Supplied text —
##########

George Washington Papers

[Diary entry: 2 February 1788]

Saturday 2d. Thermometer at 32 in the Morning—42 at Noon and 42 at Night. Wind Southerly, & day moderate.

Visited my Ferry, Frenchs & Dogue run Plantations.

At all, the same work as usual, except that the Dogue run Women were employed in pulling up a cross fence in the Meadow by the Overseers house—being the 2d. cross fence in this Meadw.

Set the home house gang to cording the Wood which had been cut for Bricks.

Began with a pair of Sawyers, this day, to cut the flooring planks for a Barn, proposed to be built between the Ferry & French’s Plantations of 2 Inch Oak.

Doctr. Craik came down to visit Mathew Baldridge but returned before dinner.

My Nephew Geo. Steptoe Washington came here this Evening to proceed to Lancaster to visit his Brother Ferdinando Washington who lay dangerously ill of a Consumption.

##########

Data entries

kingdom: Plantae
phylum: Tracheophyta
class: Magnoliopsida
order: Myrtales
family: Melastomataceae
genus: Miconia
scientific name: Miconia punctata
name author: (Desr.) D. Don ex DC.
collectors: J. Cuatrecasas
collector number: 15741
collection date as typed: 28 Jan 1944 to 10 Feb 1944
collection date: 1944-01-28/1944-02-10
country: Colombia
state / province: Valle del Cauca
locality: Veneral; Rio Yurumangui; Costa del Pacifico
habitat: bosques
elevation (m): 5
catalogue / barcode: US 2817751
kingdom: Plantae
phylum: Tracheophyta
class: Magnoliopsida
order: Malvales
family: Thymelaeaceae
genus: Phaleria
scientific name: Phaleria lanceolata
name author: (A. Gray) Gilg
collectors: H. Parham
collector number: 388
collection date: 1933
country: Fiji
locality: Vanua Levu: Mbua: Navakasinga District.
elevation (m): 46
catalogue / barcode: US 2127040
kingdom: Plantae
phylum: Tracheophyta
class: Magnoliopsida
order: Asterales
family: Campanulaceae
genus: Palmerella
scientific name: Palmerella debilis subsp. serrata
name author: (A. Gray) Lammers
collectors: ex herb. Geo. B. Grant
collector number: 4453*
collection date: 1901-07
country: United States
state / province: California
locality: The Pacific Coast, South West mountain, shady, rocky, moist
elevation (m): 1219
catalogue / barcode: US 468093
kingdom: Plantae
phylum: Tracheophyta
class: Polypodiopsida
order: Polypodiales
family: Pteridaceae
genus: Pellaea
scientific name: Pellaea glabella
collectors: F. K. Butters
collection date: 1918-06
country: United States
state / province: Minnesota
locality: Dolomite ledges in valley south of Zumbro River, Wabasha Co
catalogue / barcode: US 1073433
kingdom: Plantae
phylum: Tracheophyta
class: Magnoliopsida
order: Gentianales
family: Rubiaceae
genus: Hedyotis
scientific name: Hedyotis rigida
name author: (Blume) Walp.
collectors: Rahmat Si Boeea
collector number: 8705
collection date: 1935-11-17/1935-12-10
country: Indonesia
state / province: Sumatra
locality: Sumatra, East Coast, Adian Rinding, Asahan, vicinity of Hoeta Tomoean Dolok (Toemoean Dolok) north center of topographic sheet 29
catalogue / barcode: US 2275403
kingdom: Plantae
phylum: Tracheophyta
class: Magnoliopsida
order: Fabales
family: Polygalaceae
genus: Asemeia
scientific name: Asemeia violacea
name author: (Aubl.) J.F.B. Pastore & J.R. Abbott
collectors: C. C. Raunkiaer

##########

Your task — Reproduce word for word the part of the diary entry that begins with the words containing "Set the home" and ends with "2 Inch Oak.". Rely only on the diary entry and not on the data.

Reply —
Set the home house gang to cording the Wood which had been cut for Bricks.

Began with a pair of Sawyers, this day, to cut the flooring planks for a Barn, proposed to be built between the Ferry & French’s Plantations of 2 Inch Oak.